Israel agrees 'in principle' to West Bank withdrawal

A top Palestinian security figure  said today that Israel had agreed "in principle" to a partial withdrawal from the West Bank…

A top Palestinian security figure  said today that Israel had agreed "in principle" to a partial withdrawal from the West Bank.

The move involves an apparent withdrawal from West Bank cities and will result in the Palestinian Authority having policing rights in these areas.

Mr Mohammed Dahlan, a confidant of Palestinian President Mahmoud Abbas, said "Israel has agreed in principle to renew the understandings that were reached when Abbas was prime minister," in July 2003.

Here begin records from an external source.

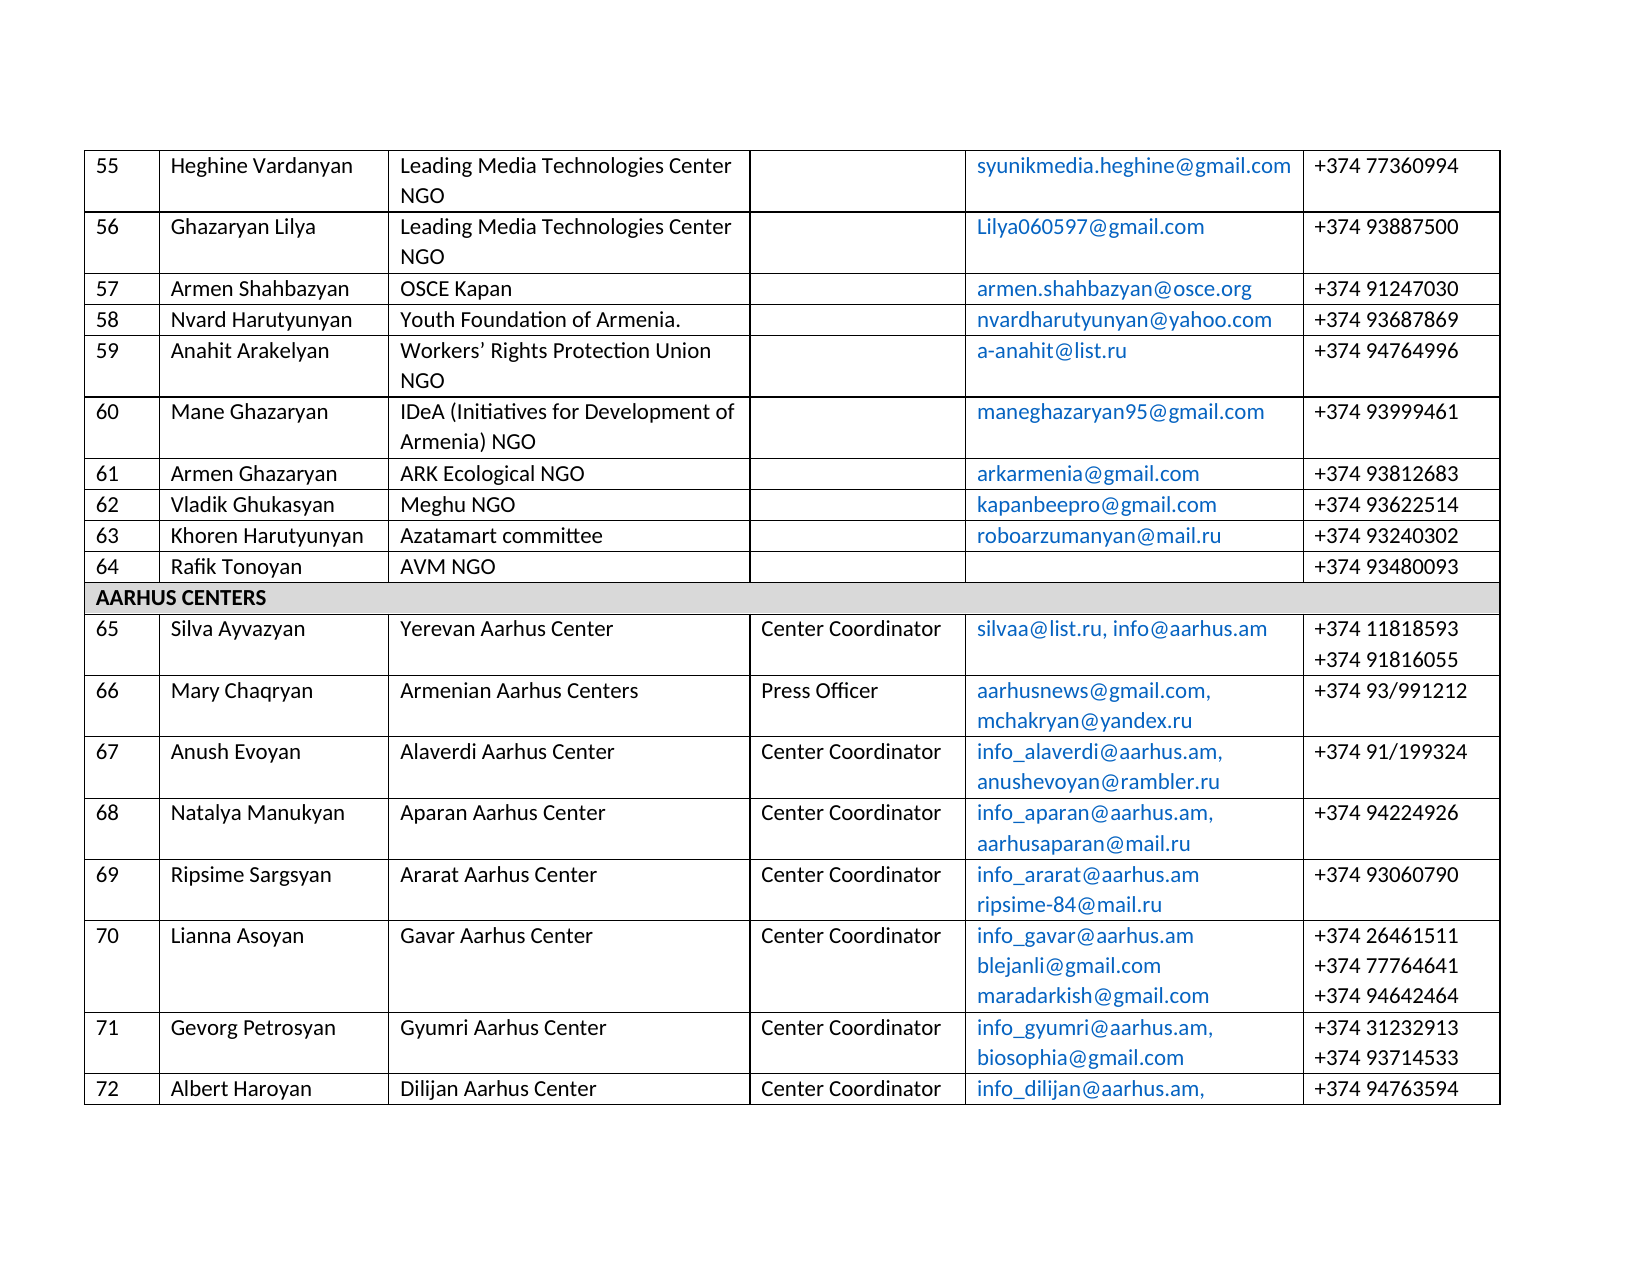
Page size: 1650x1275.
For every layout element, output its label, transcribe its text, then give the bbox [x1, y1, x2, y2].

table_cell 72 [85, 1074, 159, 1104]
table_cell kapanbeepro@gmail.com [966, 490, 1303, 520]
table_cell Natalya Manukyan [160, 799, 388, 859]
table_cell ARK Ecological NGO [389, 459, 749, 489]
table_cell Anush Evoyan [160, 737, 388, 797]
table_cell Center Coordinator [751, 1013, 965, 1073]
table_cell 62 [85, 490, 159, 520]
table_cell Mary Chaqryan [160, 676, 388, 736]
table_cell Meghu NGO [389, 490, 749, 520]
table_cell nvardharutyunyan@yahoo.com [966, 305, 1303, 335]
table_cell Gyumri Aarhus Center [389, 1013, 749, 1073]
table_cell Vladik Ghukasyan [160, 490, 388, 520]
table_cell Silva Ayvazyan [160, 615, 388, 675]
table_cell Center Coordinator [751, 860, 965, 920]
table_cell +374 77360994 [1304, 151, 1499, 211]
table_cell syunikmedia.heghine@gmail.com [966, 151, 1303, 211]
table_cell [966, 1074, 1303, 1104]
table_cell Alaverdi Aarhus Center [389, 737, 749, 797]
table_cell info_alaverdi@aarhus.am, anushevoyan@rambler.ru [966, 737, 1303, 797]
table_cell 68 [85, 799, 159, 859]
table_cell +374 93687869 [1304, 305, 1499, 335]
table_cell 65 [85, 615, 159, 675]
table_cell [751, 213, 965, 273]
table_cell Center Coordinator [751, 1074, 965, 1104]
table_cell a-anahit@list.ru [966, 336, 1303, 396]
table_cell [751, 490, 965, 520]
table_cell info_gyumri@aarhus.am, biosophia@gmail.com [966, 1013, 1303, 1073]
table_cell Youth Foundation of Armenia. [389, 305, 749, 335]
table_cell [751, 274, 965, 304]
table_cell [751, 398, 965, 458]
table_cell Workers’ Rights Protection Union NGO [389, 336, 749, 396]
table_cell Nvard Harutyunyan [160, 305, 388, 335]
table_cell AARHUS CENTERS [85, 583, 1499, 613]
table_cell 56 [85, 213, 159, 273]
table_cell +374 93240302 [1304, 521, 1499, 551]
table_cell Albert Haroyan [160, 1074, 388, 1104]
table_cell +374 93999461 [1304, 398, 1499, 458]
table_cell Aparan Aarhus Center [389, 799, 749, 859]
table_cell info_aparan@aarhus.am, aarhusaparan@mail.ru [966, 799, 1303, 859]
table_cell +374 93622514 [1304, 490, 1499, 520]
table_cell +374 93887500 [1304, 213, 1499, 273]
table_cell info_ararat@aarhus.am ripsime-84@mail.ru [966, 860, 1303, 920]
table_cell Armen Shahbazyan [160, 274, 388, 304]
table_cell [751, 521, 965, 551]
table_cell Yerevan Aarhus Center [389, 615, 749, 675]
table_cell 55 [85, 151, 159, 211]
table_cell 58 [85, 305, 159, 335]
table_cell Center Coordinator [751, 921, 965, 1012]
table_cell 64 [85, 552, 159, 582]
table_cell +374 93060790 [1304, 860, 1499, 920]
table_cell Ghazaryan Lilya [160, 213, 388, 273]
table_cell Center Coordinator [751, 615, 965, 675]
table_cell OSCE Kapan [389, 274, 749, 304]
table_cell Rafik Tonoyan [160, 552, 388, 582]
table_cell armen.shahbazyan@osce.org [966, 274, 1303, 304]
table_cell Leading Media Technologies Center NGO [389, 213, 749, 273]
table_cell Mane Ghazaryan [160, 398, 388, 458]
table_cell +374 94763594 [1304, 1074, 1499, 1104]
table_cell +374 93480093 [1304, 552, 1499, 582]
table_cell Ripsime Sargsyan [160, 860, 388, 920]
table_cell Center Coordinator [751, 737, 965, 797]
table_cell IDeA (Initiatives for Development of Armenia) NGO [389, 398, 749, 458]
table_cell Gevorg Petrosyan [160, 1013, 388, 1073]
table_cell +374 26461511 +374 77764641 +374 94642464 [1304, 921, 1499, 1012]
table_cell [751, 336, 965, 396]
table_cell 57 [85, 274, 159, 304]
table_cell Armen Ghazaryan [160, 459, 388, 489]
table_cell +374 11818593 +374 91816055 [1304, 615, 1499, 675]
table_cell Armenian Aarhus Centers [389, 676, 749, 736]
table_cell Anahit Arakelyan [160, 336, 388, 396]
table_cell +374 93/991212 [1304, 676, 1499, 736]
table_cell Center Coordinator [751, 799, 965, 859]
table_cell Khoren Harutyunyan [160, 521, 388, 551]
table_cell maneghazaryan95@gmail.com [966, 398, 1303, 458]
table_cell arkarmenia@gmail.com [966, 459, 1303, 489]
table_cell +374 93812683 [1304, 459, 1499, 489]
table_cell 63 [85, 521, 159, 551]
table_cell [751, 459, 965, 489]
table_cell roboarzumanyan@mail.ru [966, 521, 1303, 551]
table_cell +374 91/199324 [1304, 737, 1499, 797]
table_cell [966, 552, 1303, 582]
table_cell 61 [85, 459, 159, 489]
table_cell Ararat Aarhus Center [389, 860, 749, 920]
table_cell Heghine Vardanyan [160, 151, 388, 211]
table_cell 71 [85, 1013, 159, 1073]
table_cell +374 91247030 [1304, 274, 1499, 304]
table_cell +374 31232913 +374 93714533 [1304, 1013, 1499, 1073]
table_cell info_gavar@aarhus.am blejanli@gmail.com maradarkish@gmail.com [966, 921, 1303, 1012]
table_cell 69 [85, 860, 159, 920]
table_cell Azatamart committee [389, 521, 749, 551]
table_cell [751, 151, 965, 211]
table_cell +374 94224926 [1304, 799, 1499, 859]
table_cell 60 [85, 398, 159, 458]
table_cell Lilya060597@gmail.com [966, 213, 1303, 273]
table_cell Gavar Aarhus Center [389, 921, 749, 1012]
table_cell 70 [85, 921, 159, 1012]
table_cell aarhusnews@gmail.com, mchakryan@yandex.ru [966, 676, 1303, 736]
table_cell Leading Media Technologies Center NGO [389, 151, 749, 211]
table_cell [389, 1074, 749, 1104]
table_cell AVM NGO [389, 552, 749, 582]
table_cell 67 [85, 737, 159, 797]
table_cell 59 [85, 336, 159, 396]
table_cell Lianna Asoyan [160, 921, 388, 1012]
table_cell +374 94764996 [1304, 336, 1499, 396]
table_cell [751, 305, 965, 335]
table_cell silvaa@list.ru, info@aarhus.am [966, 615, 1303, 675]
table_cell [751, 552, 965, 582]
table_cell Press Officer [751, 676, 965, 736]
table_cell 66 [85, 676, 159, 736]
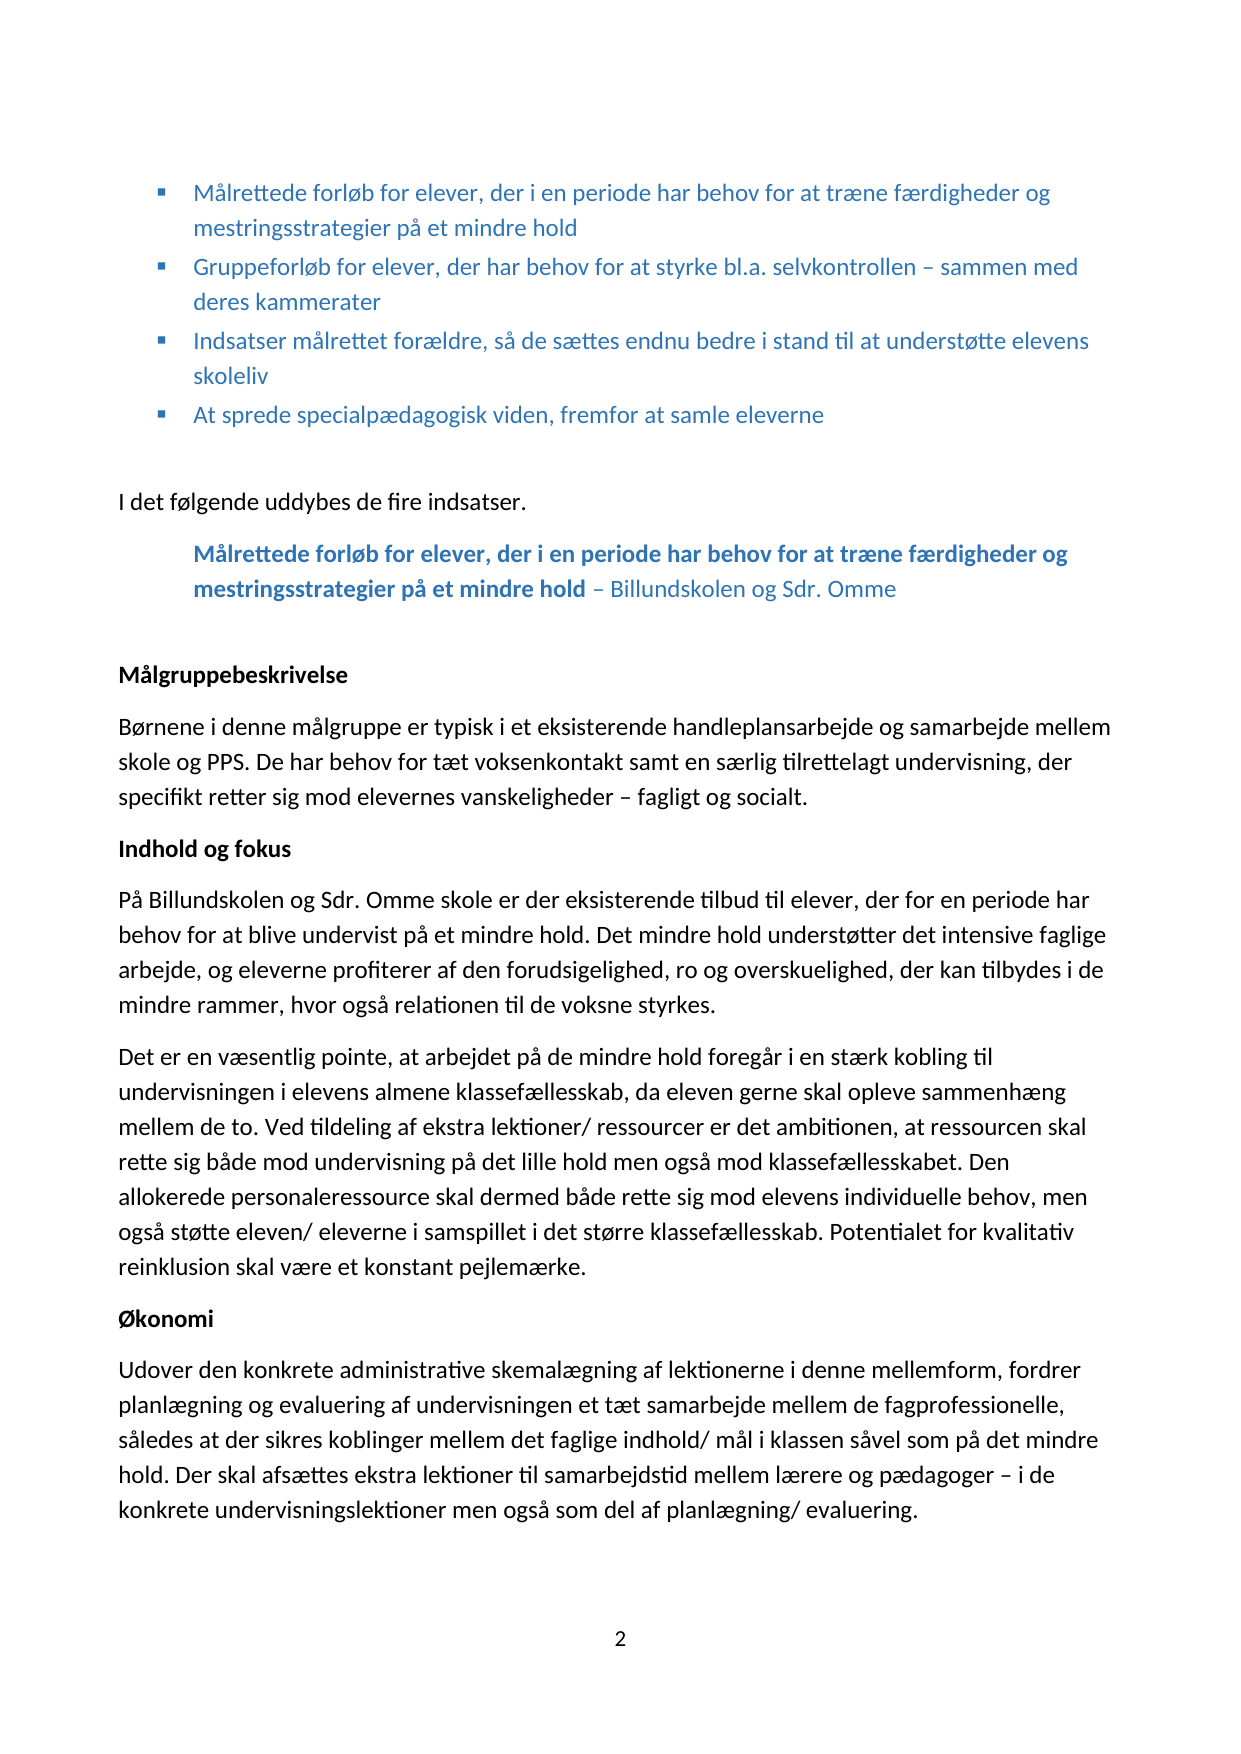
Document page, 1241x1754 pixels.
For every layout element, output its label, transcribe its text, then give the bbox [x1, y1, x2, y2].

subtitle Gruppeforløb for elever, der har behov for at styrke bl.a. selvkontrollen – sammen med deres kammerater [156, 251, 1122, 317]
text Børnene i denne målgruppe er typisk i et eksisterende handleplansarbejde og samarbejde mellem skole og PPS. De har behov for tæt voksenkontakt samt en særlig tilrettelagt undervisning, der specifikt retter sig mod elevernes vanskeligheder – fagligt og socialt. [118, 711, 1122, 812]
text I det følgende uddybes de fire indsatser. [118, 486, 1122, 517]
text Indhold og fokus [118, 833, 1122, 863]
subtitle Målrettede forløb for elever, der i en periode har behov for at træne færdigheder og mestringsstrategier på et mindre hold [156, 177, 1122, 243]
text På Billundskolen og Sdr. Omme skole er der eksisterende tilbud til elever, der for en periode har behov for at blive undervist på et mindre hold. Det mindre hold understøtter det intensive faglige arbejde, og eleverne profiterer af den forudsigelighed, ro og overskuelighed, der kan tilbydes i de mindre rammer, hvor også relationen til de voksne styrkes. [118, 885, 1122, 1020]
subtitle Indsatser målrettet forældre, så de sættes endnu bedre i stand til at understøtte elevens skoleliv [156, 326, 1122, 391]
text Målgruppebeskrivelse [118, 660, 1122, 690]
subtitle Målrettede forløb for elever, der i en periode har behov for at træne færdigheder og mestringsstrategier på et mindre hold – Billundskolen og Sdr. Omme [193, 538, 1122, 603]
text Økonomi [118, 1303, 1122, 1333]
text Udover den konkrete administrative skemalægning af lektionerne i denne mellemform, fordrer planlægning og evaluering af undervisningen et tæt samarbejde mellem de fagprofessionelle, således at der sikres koblinger mellem det faglige indhold/ mål i klassen såvel som på det mindre hold. Der skal afsættes ekstra lektioner til samarbejdstid mellem lærere og pædagoger – i de konkrete undervisningslektioner men også som del af planlægning/ evaluering. [118, 1355, 1122, 1525]
subtitle At sprede specialpædagogisk viden, fremfor at samle eleverne [156, 400, 1122, 430]
text Det er en væsentlig pointe, at arbejdet på de mindre hold foregår i en stærk kobling til undervisningen i elevens almene klassefællesskab, da eleven gerne skal opleve sammenhæng mellem de to. Ved tildeling af ekstra lektioner/ ressourcer er det ambitionen, at ressourcen skal rette sig både mod undervisning på det lille hold men også mod klassefællesskabet. Den allokerede personaleressource skal dermed både rette sig mod elevens individuelle behov, men også støtte eleven/ eleverne i samspillet i det større klassefællesskab. Potentialet for kvalitativ reinklusion skal være et konstant pejlemærke. [118, 1041, 1122, 1282]
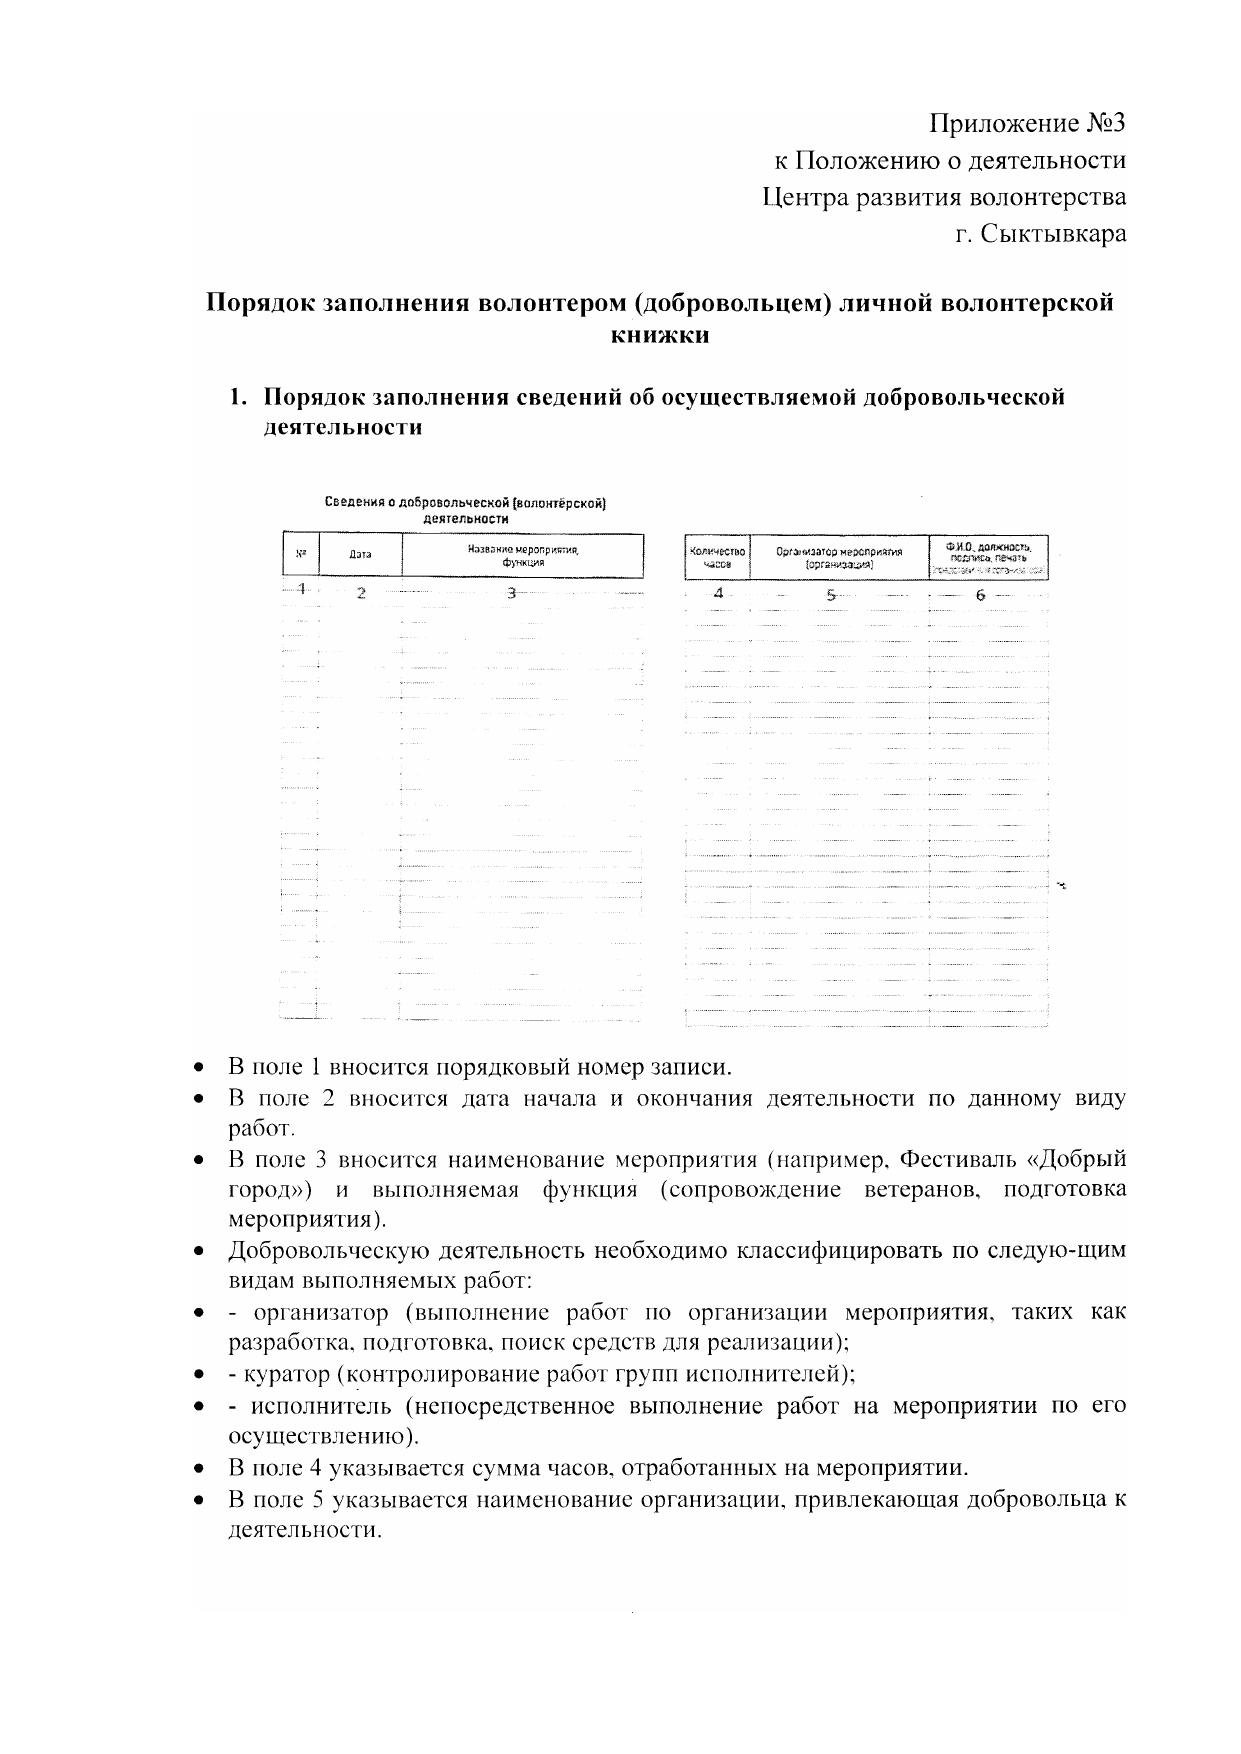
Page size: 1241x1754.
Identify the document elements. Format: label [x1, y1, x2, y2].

picture [194, 112, 1127, 1613]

The partial withdrawal comes only days after Israel seized large tracts of Jerusalem land owned by Palestinian residents of the West Bank.

READ MORE

The land was taken after Prime Minister Ariel Sharon's government decided several months ago to enforce a long-dormant law that allows Israel to seize lands of Palestinians who fled or were driven out during the 1948-49 Mideast war that followed Israel's creation.

The new policy, first reported in the Israeli daily Haaretz, could affect hundreds of Palestinians who own property in Jerusalem and is sure to raise the stakes in the stormy battle over the city, which Israel and the Palestinians both claim as their capital.

According to documents from Israel's Finance and Justice ministries, the land was transferred to the "Custodian of Absentee Property ," a body formed by a 1950 law that allowed the seizure of property of Palestinians who had left Israel during the 1948 war.

Israel occupied the West Bank and Gaza Strip - home to some four million Palestinians - during the 1967 Six Day War.